Das sieht bundesdeutsches Recht aber grundsätzlich nicht vor. Der Einigungsvertrag schützte 1990 im Einführungsgesetz zum Bürgerlichen Gesetzbuch deshalb zunächst Kleingärten, Datschen und Garagen vor der drohenden Enteignung. Das 1995 in Kraft getretene Schuldrechtsanpassungsgesetz aber führte das Prinzip „Gebäude folgt dem Boden“ konsequent ein und bestimmte lediglich eine Schonfrist vor kommunalen Investitionen, die nun abläuft. Den ursprünglich bis 2002 laufenden Kündigungsschutz hatte das Bundesverfassungsgericht bereits 1999 auf Betreiben von Grundstückseigentümern für verfassungswidrig erklärt.

Die Linksfraktion im Bundestag scheiterte am 10. November mit der Absicht, das Schuldrechtsanpassungsgesetz nochmals zum Schutz der Garagenbesitzer zu ändern. In einer hitzigen Debatte des Sächsischen Landtages nannte Linkspartei-Rechtspolitiker Klaus Bartl dieses Abstimmungsergebnis ein „schandbares Armutszeugnis für die Vertretung von Ostinteressen“. Mit Ausnahme der NPD hielten die anderen Fraktionen der Linkspartei entgegen, in der Praxis würden die Auswirkungen für die Ostdeutschen weit geringer bleiben als befürchtet.

Eine Umfrage des VDGN unter 150 Kommunen bestätigt in der Tat, dass diese in den meisten Fällen gar nichts unternehmen wollen. Bei dem geringen Investitionsinteresse und niedrigen Baulandpreisen erscheint die Weiterverwertung der Garagengrundstücke unattraktiv. Außerdem übernähmen die Kommunen lästige Eigentümerpflichten wie beispielsweise die Dekontamination und die Verkehrssicherung. Eine unbestimmte Zahl der Garagen wird seit längerem nicht mehr genutzt. „Die Eigentümer sollten nicht resignieren“, sagt auch VDGN-Sprecher Becker. Es gibt beispielsweise doch eine Entschädigungsmöglichkeit zum Zeitwert, wenn eine Verkehrswerterhöhung mit der neuen Nutzung des Grundstücks verbunden ist. In dieser Woche erscheint ein Ratgeberheft des Verbandes.

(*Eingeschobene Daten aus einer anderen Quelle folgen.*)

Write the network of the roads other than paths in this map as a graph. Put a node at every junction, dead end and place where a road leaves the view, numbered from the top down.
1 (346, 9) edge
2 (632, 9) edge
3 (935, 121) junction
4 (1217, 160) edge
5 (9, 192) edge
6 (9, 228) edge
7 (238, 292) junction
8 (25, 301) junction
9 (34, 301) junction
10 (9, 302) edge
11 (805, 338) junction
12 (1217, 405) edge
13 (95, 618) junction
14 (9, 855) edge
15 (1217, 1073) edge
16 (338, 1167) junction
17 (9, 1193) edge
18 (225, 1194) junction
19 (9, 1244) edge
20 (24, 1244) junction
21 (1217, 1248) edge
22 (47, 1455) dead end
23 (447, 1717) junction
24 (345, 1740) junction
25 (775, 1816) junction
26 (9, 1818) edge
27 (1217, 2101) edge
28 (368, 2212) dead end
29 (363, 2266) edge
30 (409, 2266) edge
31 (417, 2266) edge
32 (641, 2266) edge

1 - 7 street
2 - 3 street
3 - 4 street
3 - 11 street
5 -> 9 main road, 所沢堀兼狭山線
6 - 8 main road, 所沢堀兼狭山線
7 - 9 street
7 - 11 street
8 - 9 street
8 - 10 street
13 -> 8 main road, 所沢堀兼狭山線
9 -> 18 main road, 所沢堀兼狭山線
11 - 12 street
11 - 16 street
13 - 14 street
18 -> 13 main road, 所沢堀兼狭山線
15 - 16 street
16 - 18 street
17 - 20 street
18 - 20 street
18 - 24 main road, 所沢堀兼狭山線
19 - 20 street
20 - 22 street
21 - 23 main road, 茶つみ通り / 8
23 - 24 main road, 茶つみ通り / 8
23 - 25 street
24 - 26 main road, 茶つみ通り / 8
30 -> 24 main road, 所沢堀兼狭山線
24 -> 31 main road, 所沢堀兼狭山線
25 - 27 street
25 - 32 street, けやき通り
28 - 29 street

Die Linkspartei befürchtet aber, dass der gute Wille der Kommunen vor der Kommunalaufsicht keinen Bestand haben könnte. Das sächsische Innenministerium hatte darauf hingewiesen, dass die Gemeinden gehalten sind, „aus ihrem Finanzvermögen angemessene Einnahmen zu erzielen“. Das kann zumindest eine drastische Erhöhung der derzeit bei weniger als 50 Euro jährlich liegenden Pacht bedeuten. Sprecher Ralf Leimkühler vom Sächsischen Städte- und Gemeindetag glaubt zwar nicht an eine solche Verpflichtung durch die Rechtsaufsicht, die Unsicherheiten für viele Garagenbesitzer Ost aber bleiben.